Extract to read below:

4. Frame your discipline in terms of what it offers non-specialists.
The academic humanities have long excelled in producing scholars with deep expertise in particular subject areas. However, we have sometimes struggled to explain what our theories and methods can offer to those outside our disciplines. A number of the programs we profiled began the process of curricular design or redesign by thinking about how students outside the humanities might benefit from substantive exposure to humanities content.
At Ohio Wesleyan University, reimagining the Classics major began with thinking about large questions that would interest a wide range of students and faculty. Focusing on what the field can offer non-specialists enabled faculty to design a cluster of courses that were rooted in Classics and addressed current concerns.This approach simultaneously removed some of the field’s gatekeeping barriers that have long been the topic of disciplinary conversations and critiques. The new major is highly flexible and interdisciplinary, and class enrollments and majors are on the rise.
A number of medical humanities programs and minors have cropped up to address the needs of students in majors such as pre-med, nursing, pharmacology, and public health. The medical humanities minors at the University of Arkansas and Boston College are two such programs. In both cases, the majority of enrolled students are not humanities majors. However, faculty at both institutions have found that students in the health sciences are hungry for humanities content that contextualizes and lends greater meaning to the work they are doing in their majors.
5. Consider the power of bringing together disciplines and schools to create new areas of study.

End of Extract to read.
Record extracts below:

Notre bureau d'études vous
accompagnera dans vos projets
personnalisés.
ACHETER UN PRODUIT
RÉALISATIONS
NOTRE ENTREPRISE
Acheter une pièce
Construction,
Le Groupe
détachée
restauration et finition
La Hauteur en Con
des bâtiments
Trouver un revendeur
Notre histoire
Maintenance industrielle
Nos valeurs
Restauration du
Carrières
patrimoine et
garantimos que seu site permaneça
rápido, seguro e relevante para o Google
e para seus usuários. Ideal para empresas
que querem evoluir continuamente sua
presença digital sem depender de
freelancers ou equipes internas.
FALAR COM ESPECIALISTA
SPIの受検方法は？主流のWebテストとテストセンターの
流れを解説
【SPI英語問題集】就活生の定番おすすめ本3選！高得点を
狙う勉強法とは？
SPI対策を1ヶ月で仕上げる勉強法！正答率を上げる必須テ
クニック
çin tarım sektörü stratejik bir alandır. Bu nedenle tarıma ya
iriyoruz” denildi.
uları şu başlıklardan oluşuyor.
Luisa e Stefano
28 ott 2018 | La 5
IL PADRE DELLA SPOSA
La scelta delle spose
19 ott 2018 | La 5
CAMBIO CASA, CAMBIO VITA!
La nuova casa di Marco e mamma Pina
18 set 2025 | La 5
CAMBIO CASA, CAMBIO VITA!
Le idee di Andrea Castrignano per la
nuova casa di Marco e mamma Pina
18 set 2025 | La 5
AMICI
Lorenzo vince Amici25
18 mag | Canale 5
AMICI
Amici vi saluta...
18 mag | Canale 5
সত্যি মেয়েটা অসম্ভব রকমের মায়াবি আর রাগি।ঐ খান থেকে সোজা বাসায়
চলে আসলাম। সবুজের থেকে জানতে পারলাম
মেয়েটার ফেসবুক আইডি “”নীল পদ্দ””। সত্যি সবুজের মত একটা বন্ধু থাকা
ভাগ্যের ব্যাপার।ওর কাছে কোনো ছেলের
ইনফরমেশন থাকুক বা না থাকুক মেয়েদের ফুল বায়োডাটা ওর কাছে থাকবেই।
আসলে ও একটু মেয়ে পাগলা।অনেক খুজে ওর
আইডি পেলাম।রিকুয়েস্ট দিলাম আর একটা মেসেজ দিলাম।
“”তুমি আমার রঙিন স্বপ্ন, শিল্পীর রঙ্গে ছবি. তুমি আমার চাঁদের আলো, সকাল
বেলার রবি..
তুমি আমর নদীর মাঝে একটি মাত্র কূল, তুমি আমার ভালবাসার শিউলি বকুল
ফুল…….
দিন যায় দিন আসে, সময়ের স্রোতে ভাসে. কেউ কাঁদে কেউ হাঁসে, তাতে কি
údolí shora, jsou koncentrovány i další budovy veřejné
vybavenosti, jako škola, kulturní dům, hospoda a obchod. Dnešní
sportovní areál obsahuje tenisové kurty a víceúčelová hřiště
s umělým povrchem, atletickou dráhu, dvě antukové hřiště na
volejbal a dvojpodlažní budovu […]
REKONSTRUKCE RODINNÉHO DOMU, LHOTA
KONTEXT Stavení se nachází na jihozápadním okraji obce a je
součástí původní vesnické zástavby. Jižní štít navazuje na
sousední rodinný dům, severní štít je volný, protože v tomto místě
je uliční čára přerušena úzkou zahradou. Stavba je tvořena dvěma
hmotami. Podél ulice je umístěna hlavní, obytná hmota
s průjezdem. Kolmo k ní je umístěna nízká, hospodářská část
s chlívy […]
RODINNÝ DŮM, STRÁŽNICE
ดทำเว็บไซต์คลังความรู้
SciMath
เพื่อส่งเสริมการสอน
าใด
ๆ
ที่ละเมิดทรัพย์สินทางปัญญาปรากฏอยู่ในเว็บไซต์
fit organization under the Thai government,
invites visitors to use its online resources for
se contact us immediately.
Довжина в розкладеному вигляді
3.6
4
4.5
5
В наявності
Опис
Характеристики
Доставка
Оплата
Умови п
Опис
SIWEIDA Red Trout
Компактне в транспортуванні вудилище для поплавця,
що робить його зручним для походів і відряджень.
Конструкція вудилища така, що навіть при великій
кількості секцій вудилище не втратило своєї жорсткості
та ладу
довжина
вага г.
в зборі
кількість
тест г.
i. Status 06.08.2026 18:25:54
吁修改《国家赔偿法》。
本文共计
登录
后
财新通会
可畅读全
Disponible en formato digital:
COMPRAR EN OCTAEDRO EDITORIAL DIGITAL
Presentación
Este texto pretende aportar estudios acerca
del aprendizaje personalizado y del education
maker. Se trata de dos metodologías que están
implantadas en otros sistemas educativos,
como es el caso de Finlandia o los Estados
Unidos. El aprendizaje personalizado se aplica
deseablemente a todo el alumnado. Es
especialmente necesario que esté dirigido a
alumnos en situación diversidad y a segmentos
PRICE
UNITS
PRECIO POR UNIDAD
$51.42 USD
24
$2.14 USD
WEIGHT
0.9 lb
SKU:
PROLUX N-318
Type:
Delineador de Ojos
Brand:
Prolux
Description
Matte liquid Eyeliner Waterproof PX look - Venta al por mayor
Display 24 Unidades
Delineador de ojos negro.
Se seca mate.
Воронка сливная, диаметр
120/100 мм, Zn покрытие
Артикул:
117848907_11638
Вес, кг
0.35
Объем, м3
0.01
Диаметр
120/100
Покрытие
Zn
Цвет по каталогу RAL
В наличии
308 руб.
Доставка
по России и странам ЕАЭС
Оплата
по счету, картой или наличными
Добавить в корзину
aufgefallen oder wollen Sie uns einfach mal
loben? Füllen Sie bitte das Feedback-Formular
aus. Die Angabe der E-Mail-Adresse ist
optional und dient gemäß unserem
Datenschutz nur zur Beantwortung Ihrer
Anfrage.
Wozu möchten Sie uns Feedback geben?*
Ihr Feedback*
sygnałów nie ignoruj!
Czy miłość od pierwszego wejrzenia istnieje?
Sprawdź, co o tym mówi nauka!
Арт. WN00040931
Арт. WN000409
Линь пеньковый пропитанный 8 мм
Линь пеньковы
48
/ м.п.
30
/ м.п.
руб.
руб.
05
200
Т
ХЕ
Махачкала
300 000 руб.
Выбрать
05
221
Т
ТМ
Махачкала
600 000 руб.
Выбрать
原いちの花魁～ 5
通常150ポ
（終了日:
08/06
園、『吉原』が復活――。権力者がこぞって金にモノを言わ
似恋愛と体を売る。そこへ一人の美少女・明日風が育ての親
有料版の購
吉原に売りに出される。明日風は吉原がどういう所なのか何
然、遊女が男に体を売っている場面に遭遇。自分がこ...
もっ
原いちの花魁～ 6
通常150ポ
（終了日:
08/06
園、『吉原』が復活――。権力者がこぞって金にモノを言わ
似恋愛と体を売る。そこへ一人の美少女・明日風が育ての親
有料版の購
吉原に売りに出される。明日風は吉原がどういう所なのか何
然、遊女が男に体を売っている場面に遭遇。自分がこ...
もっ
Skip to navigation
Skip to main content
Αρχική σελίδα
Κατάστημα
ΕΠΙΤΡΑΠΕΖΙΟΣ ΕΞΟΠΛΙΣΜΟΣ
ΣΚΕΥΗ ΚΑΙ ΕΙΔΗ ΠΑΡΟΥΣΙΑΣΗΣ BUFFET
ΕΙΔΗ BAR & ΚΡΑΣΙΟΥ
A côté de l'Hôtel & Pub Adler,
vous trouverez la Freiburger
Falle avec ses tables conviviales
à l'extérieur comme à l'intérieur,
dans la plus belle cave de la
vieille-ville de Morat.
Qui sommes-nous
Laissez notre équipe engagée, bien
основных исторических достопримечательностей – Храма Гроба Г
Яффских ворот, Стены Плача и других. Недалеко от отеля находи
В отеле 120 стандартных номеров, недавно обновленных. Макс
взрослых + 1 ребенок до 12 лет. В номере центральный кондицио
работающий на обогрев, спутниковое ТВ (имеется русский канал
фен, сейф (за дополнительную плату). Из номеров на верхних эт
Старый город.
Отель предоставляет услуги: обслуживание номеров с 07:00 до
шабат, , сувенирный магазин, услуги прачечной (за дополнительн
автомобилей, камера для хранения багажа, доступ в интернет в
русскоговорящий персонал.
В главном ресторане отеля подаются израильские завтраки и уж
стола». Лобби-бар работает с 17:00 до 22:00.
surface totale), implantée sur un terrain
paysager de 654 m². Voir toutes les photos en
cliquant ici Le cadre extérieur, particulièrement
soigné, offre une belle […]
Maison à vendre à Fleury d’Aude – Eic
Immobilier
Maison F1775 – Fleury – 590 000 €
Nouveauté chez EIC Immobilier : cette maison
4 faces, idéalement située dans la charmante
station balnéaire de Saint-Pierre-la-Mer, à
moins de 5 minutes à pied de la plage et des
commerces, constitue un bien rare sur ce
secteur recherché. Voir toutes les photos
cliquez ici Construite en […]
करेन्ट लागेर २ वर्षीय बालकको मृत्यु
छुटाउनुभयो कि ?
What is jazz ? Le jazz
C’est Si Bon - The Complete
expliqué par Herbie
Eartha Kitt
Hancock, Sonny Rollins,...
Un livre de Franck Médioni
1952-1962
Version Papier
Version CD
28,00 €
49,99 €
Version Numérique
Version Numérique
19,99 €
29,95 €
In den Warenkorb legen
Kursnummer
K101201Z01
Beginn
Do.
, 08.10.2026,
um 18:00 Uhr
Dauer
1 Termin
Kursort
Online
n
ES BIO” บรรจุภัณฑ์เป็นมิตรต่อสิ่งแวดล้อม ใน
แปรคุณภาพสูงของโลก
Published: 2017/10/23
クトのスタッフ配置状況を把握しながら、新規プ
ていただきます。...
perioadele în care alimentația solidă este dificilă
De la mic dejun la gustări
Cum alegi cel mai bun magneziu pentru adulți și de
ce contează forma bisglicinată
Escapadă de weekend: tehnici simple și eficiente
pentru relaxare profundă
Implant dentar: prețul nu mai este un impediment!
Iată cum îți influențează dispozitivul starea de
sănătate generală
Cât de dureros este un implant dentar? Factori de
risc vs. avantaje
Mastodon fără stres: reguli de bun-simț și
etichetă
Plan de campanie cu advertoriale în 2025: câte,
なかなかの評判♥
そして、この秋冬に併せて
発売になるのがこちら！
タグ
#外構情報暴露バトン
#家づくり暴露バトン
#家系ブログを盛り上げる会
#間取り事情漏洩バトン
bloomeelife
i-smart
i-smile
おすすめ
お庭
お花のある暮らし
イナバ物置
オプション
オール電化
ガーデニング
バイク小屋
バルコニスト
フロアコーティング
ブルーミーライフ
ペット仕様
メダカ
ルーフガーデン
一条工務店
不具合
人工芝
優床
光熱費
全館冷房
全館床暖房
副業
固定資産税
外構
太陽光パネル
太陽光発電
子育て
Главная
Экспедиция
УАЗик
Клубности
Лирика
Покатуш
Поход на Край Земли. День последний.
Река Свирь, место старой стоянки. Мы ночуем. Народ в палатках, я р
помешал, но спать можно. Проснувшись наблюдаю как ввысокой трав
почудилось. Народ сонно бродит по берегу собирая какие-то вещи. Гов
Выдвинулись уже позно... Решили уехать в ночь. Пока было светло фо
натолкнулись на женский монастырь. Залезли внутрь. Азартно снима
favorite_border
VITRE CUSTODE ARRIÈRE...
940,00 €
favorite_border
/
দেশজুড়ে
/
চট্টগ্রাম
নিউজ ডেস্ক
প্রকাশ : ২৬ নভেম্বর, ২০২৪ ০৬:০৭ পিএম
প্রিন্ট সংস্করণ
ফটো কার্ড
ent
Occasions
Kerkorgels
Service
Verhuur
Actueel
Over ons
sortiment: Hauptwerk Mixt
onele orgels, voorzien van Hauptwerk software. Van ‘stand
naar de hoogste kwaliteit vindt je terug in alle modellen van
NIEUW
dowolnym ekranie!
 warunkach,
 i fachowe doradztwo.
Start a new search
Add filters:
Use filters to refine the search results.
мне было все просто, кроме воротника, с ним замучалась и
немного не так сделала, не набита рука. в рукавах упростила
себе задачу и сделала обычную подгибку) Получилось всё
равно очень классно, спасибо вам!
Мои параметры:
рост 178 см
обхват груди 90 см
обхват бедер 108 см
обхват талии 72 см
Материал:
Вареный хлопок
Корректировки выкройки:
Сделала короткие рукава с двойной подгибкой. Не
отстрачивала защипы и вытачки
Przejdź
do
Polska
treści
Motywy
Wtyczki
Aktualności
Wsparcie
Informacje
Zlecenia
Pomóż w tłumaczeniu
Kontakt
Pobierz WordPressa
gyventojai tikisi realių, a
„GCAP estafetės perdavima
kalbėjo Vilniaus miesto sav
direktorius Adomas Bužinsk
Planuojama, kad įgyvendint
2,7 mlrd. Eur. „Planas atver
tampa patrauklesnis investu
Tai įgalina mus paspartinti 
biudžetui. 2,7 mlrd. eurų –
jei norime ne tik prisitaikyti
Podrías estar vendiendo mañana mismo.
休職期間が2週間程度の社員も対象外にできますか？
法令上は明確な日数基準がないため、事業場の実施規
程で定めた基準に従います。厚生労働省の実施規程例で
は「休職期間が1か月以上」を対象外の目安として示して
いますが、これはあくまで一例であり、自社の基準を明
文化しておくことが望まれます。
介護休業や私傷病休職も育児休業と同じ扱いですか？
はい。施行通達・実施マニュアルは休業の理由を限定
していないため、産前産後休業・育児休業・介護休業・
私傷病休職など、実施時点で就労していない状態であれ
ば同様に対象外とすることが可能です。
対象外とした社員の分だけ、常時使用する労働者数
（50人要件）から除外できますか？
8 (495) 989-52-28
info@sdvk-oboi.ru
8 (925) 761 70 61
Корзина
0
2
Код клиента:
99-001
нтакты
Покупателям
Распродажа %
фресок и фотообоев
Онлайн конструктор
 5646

End of Record extracts.

**Work request A:** Please summarize the passage on framing a discipline for non-specialists in two sentences.
**Work request B:**
Answer these questions from the passage on framing a discipline for non-specialists:
(i) Which university reimagined its Classics major?
(ii) At which two universities are the medical humanities minors the passage names?
(iii) What majors does the passage list among those whose students' needs medical humanities programs address?

**Your solution A:** The academic humanities have sometimes struggled to explain what they offer people outside their disciplines, so several of the profiled programs began curricular design by asking how non-humanities students could benefit from humanities content. Ohio Wesleyan University rebuilt its Classics major around large questions and made it a flexible, interdisciplinary major with rising enrollments, while medical humanities minors at the University of Arkansas and Boston College mostly enroll students from other majors who want content that lends greater meaning to their health science work.

**Your solution B:**
(i) Ohio Wesleyan University.
(ii) The University of Arkansas and Boston College.
(iii) Pre-med, nursing, pharmacology, and public health.